Nothing like a good book

Published 12:00 am Saturday, January 7, 2012

For many years, my late husband and I enjoyed browsing bookstores. He collected books strictly for a good read. It didn’t matter to him at all that a cover was shabby or battered if the few pages he skimmed appealed to him. He even ordered a book-binding kit and repaired some of the books he bought.

While he delighted in scratching around in dusty old used bookstores, I was just the opposite. I preferred the chain bookstores, resplendent with shiny new books. I sometimes arrived home with an expensive newly released hardback novel while he hauled in an armload of bags crammed full of used books that cost less than what I paid for my one new acquisition.

I never minded shopping library used book sales, however, so we sometimes emerged from those with almost an equal number of books. We attended some library book sales where we actually waited in line and people rushed in when the doors opened as if we were at some big department store sale. There was genuine competition for the assortment of books spread out on tables and stacked in boxes.

I have to admit that he found many treasures. Some weren’t in mint condition, but they were good books. He wasn’t on the look-out just for himself, either. He selected many books he thought I would like. He wasn’t far off the mark either. I like almost all of them.

Some of his favorites were juvenile adventure books, notably those by Howard Pease, Frank L. Packard, Roy Rockwood, and Victor Appleton II. He enjoyed the Pease sea adventure books. His first and favorite was “The Tattooed Man.” After he found the Packard and Pease books, he hunted for more. At first, he enlisted the help of a Florida used bookstore owner who ran a search and found some for him. Later, he turned to eBay to add to that collection. Packard, a prolific author, wrote mystery novels, beginning in 1914 through 1938. Roy Rockwood, I learned, was a house name for a syndicate. Various authors wrote the books beginning in the early 1900s. In 1954, Harriet Adams created the Tom Swift, Jr., series, published under the name, “Victor Appleton II.” According to Wikipedia, various authors wrote the texts. All of those novels showed their age, but he delighted in finding each one. They were truly special to him.

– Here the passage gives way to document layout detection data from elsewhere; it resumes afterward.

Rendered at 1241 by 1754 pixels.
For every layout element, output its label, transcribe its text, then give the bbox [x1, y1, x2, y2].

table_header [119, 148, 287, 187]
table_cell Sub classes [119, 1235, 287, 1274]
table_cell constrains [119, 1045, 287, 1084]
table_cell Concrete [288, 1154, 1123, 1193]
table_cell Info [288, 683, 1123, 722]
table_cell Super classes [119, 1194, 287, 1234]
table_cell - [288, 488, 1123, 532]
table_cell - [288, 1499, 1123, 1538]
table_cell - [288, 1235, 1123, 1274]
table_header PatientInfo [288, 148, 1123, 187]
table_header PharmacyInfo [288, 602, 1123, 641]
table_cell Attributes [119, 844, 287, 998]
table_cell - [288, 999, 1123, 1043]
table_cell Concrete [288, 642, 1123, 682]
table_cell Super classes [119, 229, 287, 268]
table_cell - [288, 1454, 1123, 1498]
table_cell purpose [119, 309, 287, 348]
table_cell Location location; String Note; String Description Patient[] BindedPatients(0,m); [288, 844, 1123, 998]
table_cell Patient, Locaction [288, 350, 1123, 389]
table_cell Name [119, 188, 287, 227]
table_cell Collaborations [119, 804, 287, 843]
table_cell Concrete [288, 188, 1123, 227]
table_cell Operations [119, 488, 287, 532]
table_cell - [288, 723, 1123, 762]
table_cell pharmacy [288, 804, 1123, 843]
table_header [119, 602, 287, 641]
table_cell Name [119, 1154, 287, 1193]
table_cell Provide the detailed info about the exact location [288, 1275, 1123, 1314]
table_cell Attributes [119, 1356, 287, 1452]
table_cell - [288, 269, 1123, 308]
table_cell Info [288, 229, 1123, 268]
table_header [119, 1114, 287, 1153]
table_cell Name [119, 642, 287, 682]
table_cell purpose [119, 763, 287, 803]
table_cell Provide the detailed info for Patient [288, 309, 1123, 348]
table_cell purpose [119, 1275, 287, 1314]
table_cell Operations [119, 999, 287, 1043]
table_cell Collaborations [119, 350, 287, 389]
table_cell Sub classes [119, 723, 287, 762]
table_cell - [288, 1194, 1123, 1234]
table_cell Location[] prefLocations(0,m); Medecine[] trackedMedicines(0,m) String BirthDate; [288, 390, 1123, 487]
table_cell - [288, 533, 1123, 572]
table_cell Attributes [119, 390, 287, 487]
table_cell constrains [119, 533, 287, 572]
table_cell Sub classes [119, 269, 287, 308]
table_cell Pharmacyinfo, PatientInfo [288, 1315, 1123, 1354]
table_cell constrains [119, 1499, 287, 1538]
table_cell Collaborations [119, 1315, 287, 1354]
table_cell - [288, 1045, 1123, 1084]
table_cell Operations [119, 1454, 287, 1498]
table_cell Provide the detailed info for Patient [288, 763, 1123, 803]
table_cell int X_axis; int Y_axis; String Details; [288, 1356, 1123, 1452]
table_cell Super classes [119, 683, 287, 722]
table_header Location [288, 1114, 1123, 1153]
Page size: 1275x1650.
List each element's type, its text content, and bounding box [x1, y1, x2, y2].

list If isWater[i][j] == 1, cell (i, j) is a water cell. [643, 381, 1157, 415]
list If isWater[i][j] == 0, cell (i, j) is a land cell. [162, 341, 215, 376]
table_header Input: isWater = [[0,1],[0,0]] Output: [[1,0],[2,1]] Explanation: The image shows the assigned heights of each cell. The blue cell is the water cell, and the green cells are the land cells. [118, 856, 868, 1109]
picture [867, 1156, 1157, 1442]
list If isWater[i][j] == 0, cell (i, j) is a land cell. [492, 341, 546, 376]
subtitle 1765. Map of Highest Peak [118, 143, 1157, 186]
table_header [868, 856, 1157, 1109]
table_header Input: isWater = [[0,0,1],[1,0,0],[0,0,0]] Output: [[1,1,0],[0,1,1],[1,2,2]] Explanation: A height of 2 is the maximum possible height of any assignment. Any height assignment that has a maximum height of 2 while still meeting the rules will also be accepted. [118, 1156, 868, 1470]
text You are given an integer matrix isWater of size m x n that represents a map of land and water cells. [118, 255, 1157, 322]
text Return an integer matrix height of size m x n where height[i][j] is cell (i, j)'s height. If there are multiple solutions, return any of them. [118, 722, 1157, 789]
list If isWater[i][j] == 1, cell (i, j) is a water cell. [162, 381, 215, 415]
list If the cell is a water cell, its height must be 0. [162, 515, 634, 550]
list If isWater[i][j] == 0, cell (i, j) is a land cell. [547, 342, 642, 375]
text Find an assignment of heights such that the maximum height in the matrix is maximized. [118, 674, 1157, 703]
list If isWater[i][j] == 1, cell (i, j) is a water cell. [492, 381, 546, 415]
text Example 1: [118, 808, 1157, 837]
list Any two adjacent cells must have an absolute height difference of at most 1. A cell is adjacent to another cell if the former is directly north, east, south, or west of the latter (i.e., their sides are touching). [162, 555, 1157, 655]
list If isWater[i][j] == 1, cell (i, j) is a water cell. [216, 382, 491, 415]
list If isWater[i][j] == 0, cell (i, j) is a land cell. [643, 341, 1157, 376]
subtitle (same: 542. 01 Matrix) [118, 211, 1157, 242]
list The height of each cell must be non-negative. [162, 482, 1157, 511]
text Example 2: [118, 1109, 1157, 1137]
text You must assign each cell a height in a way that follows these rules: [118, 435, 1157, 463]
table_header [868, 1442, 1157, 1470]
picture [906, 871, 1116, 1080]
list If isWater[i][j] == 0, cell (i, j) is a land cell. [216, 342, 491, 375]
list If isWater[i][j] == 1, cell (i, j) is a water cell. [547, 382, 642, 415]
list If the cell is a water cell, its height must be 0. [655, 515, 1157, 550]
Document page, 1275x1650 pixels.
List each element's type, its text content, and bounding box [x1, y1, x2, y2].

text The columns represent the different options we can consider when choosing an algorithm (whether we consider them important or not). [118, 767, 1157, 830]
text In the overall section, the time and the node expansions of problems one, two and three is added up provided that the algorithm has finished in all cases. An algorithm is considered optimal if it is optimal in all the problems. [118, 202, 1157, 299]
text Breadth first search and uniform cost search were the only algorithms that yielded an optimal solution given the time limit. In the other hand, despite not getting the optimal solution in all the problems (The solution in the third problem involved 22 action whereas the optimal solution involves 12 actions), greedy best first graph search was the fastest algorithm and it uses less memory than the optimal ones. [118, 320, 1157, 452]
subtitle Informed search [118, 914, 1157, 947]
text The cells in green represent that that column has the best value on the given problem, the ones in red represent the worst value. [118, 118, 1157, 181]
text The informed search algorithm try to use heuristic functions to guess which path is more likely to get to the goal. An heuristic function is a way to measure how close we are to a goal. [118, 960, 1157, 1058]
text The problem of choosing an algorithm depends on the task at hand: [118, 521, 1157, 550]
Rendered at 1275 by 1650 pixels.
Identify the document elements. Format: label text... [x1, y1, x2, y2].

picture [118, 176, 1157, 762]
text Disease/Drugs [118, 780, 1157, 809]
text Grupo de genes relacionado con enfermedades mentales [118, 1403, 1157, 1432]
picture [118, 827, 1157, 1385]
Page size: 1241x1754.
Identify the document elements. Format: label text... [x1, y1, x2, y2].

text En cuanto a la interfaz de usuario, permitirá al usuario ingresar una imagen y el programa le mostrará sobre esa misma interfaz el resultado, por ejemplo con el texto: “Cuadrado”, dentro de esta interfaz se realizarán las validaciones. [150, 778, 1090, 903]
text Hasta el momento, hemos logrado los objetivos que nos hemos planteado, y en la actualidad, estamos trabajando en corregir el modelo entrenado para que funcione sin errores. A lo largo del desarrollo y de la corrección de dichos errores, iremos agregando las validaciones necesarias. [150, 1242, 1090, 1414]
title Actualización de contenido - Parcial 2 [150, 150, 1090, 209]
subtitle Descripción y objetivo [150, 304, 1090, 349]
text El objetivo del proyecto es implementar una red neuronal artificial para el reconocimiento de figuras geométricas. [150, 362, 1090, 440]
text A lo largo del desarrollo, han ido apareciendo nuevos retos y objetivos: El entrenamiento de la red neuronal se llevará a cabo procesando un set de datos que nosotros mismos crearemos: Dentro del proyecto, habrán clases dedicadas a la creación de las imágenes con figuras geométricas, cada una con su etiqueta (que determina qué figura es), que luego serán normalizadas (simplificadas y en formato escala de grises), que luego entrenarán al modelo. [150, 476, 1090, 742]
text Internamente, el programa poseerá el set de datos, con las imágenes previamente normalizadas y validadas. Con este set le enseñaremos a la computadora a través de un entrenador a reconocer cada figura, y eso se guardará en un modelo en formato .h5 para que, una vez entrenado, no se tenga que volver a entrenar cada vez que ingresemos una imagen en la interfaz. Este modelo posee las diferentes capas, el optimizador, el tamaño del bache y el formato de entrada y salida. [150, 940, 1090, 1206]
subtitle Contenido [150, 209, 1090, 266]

One day as I waited while he searched in a used bookstore, I saw three good-looking volumes of Robert Louis Stevenson’s “A Child’s Garden of Verses” on display. It was my favorite childhood book. I just couldn’t leave without a slightly used, beautifully illustrated volume that brought back many memories.

Now I often read e-books on my Nook or iPad, but I’m happy those books we collected rest on the shelves in our little private library. Sometimes it’s just good to turn pages and feel a book in your hand, especially the ones you treasure.